The attack came as senior congressional aides were reported as saying the White House wanted to block public testimony in Congress next month from war commander General David Petraeus and US ambassador to Baghdad Ryan Crocker. 0817 05

Democrats are also angry the assessment on the surge, required under US law, will be written at the White House, not personally by Crocker and Petraeus.

But the White House accused Democrats of playing political games with war strategy, and made clear the two men would appear in public.

Senate Democratic Majority leader Harry Reid accused the White House of launching an attempt to mask candid testimony on the strategy.
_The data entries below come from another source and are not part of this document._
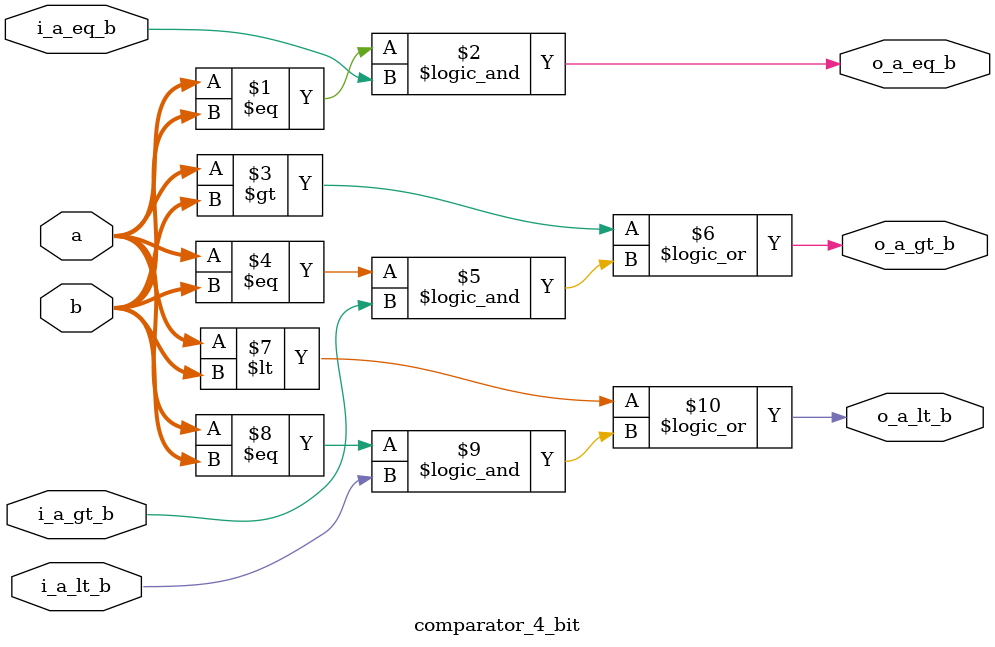
<source format=v>
module comparator_4_bit(i_a_gt_b, i_a_eq_b, i_a_lt_b, a, b, o_a_gt_b, o_a_eq_b, o_a_lt_b);
    input i_a_gt_b, i_a_eq_b, i_a_lt_b;
    input [3:0] a, b;
    output o_a_gt_b, o_a_eq_b, o_a_lt_b;
    
    assign o_a_eq_b = (a == b) && i_a_eq_b;
    assign o_a_gt_b = (a > b) || ((a == b) && i_a_gt_b);
    assign o_a_lt_b = (a < b) || ((a == b) && i_a_lt_b);
endmodule
</source>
"If the president is going to continue to ask American soldiers to fight in this civil war ... then those closest to the situation on the ground must give Congress and the American people a frank and honest account of this war free of White House spin," he said.

But National Security Council spokesman Gordon Johndroe denied there had been an attempt to limit testimony by Petraeus and Crocker, as reported by Thursday's Washington Post.

"General Petraeus and Ambassador Crocker will testify to the Congress in both open as well as closed sessions," he said in Crawford, Texas, where Bush is on vacation.

"It's unfortunate that anyone would suggest that they would not do that; trying to start a fight where there really isn't one, because this has always been the plan."

The law requiring the Iraq war report by September 15 states that "the president shall submit" the assessment to Congress after consulting top military brass, the US ambassador to Baghdad and his national security team.

It does not specify that the report must be the direct work of Crocker and Petraeus.